Tuesday, May 8, 2012

RIP Maurice Sendak

I was reading through my Google Reader this morning, and came across the news that Maurice Sendak had died. I made one of those little noises, that "Oh!" of combined horror, sadness, and disbelief. Here's his obit at the New York Times.

Now, the NYT doesn't exactly have a shining track record as far as children's and YA book coverage goes, but I have to give them props for this lovely obit, which acknowledges Sendak as a picture-book creator that both defined and stood outside the genre.

Even now, Sendak's books have teeth that you don't often find in the picture-book shelves. They're a little sharp, a little hard-edged, a little dangerous, and the kids love them, because their world is not the soft and fuzzy baby-ducks-and-mama-bunnies that we often get in 32 pages with illustrations. Their world is full of uncertainties, new people, desperately dangerous situations. (You try being two feet tall and encountering a 180-lb dog, even a nice one. That's some George-and-the-Dragon stuff right there.) And the kids themselves aren't docile cherubs.
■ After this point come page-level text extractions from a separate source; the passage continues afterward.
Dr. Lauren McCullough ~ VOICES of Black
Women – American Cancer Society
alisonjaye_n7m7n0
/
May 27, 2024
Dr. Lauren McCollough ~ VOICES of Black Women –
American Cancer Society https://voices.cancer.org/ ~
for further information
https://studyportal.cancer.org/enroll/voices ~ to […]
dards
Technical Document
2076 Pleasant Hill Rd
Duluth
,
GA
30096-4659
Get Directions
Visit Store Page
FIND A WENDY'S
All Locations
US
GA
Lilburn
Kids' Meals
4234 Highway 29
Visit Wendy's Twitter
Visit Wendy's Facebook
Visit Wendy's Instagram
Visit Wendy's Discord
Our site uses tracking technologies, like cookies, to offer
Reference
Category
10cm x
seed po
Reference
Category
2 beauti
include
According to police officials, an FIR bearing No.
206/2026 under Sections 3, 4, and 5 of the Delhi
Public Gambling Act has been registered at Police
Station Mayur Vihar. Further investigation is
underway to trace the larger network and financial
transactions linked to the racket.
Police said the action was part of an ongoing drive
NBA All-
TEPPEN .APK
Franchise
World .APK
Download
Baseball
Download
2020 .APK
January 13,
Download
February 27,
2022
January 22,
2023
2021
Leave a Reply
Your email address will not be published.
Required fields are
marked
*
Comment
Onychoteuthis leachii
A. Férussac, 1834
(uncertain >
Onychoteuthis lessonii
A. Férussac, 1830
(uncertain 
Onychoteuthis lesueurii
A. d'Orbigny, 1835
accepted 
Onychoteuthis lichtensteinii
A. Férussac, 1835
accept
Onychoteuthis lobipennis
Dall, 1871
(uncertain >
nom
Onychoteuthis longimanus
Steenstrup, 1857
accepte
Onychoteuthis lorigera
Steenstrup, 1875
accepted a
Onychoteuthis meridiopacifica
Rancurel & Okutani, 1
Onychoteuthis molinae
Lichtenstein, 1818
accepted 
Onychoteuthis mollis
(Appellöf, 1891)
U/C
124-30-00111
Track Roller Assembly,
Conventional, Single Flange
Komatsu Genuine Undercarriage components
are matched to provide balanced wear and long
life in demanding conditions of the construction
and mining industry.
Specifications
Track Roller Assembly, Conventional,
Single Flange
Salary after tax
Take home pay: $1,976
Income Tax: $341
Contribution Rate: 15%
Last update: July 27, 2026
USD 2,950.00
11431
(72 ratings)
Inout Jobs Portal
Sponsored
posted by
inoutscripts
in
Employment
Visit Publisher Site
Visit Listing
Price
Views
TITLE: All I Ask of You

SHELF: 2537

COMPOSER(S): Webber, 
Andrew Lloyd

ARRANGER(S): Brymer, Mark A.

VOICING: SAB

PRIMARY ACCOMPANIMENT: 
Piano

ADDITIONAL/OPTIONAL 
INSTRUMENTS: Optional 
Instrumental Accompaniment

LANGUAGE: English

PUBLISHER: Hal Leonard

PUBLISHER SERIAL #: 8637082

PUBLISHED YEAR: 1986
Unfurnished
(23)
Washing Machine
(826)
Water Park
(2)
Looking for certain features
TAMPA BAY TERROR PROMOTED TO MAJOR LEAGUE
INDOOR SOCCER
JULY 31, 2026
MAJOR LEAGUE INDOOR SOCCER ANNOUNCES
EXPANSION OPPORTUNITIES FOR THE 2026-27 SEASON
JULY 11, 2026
He wrote a small-form picture book called Alligators All Around. A child's world is full of alligators. Sendak knew that. And he sent his heroes out into the alligators, and they beat them. They even romped with them.

We'll miss you.

Tuesday, May 1, 2012

Reading Roundup: April 2012

By the Numbers
Picture Books: 7
Early Readers: 1

Sources
Library: all

Standouts
Writing: Baby Bear Sees Blue by Ashley Wolff
Okay, we've all seen it before: the "Mama what's that?" structure. But I like the way that Ashley Wolff does it, folding in color concepts and seasons with an affectionate-but-not-adorable mother-child relationship.
Illustration: Extra Yarn, illustrated by Jon Klassen, written by Mac Barnett
It could be my yarn-lovin' ways that ensured a place in my affections, but I think there's more. Klassen's spare lines and taciturn faces are livened only by the wild and lovely colors of the knitted creations Annabelle gifts upon all and sundry.
Overall: Bink and Gollie by Kate DiCamillo and Allison McGhee, illustrated by Tony Fucile
Teeming with imagination, quirky wit, and a friendship of opposites, this 2010 award winner feels like a classic that I've already loved for years.

Because I Want To Awards
Sorry, guys, not this month. Too small of a pool. I will say this: all my standouts battled each other fiercely for their respective spots. It was very nearly a three-way tie for overall.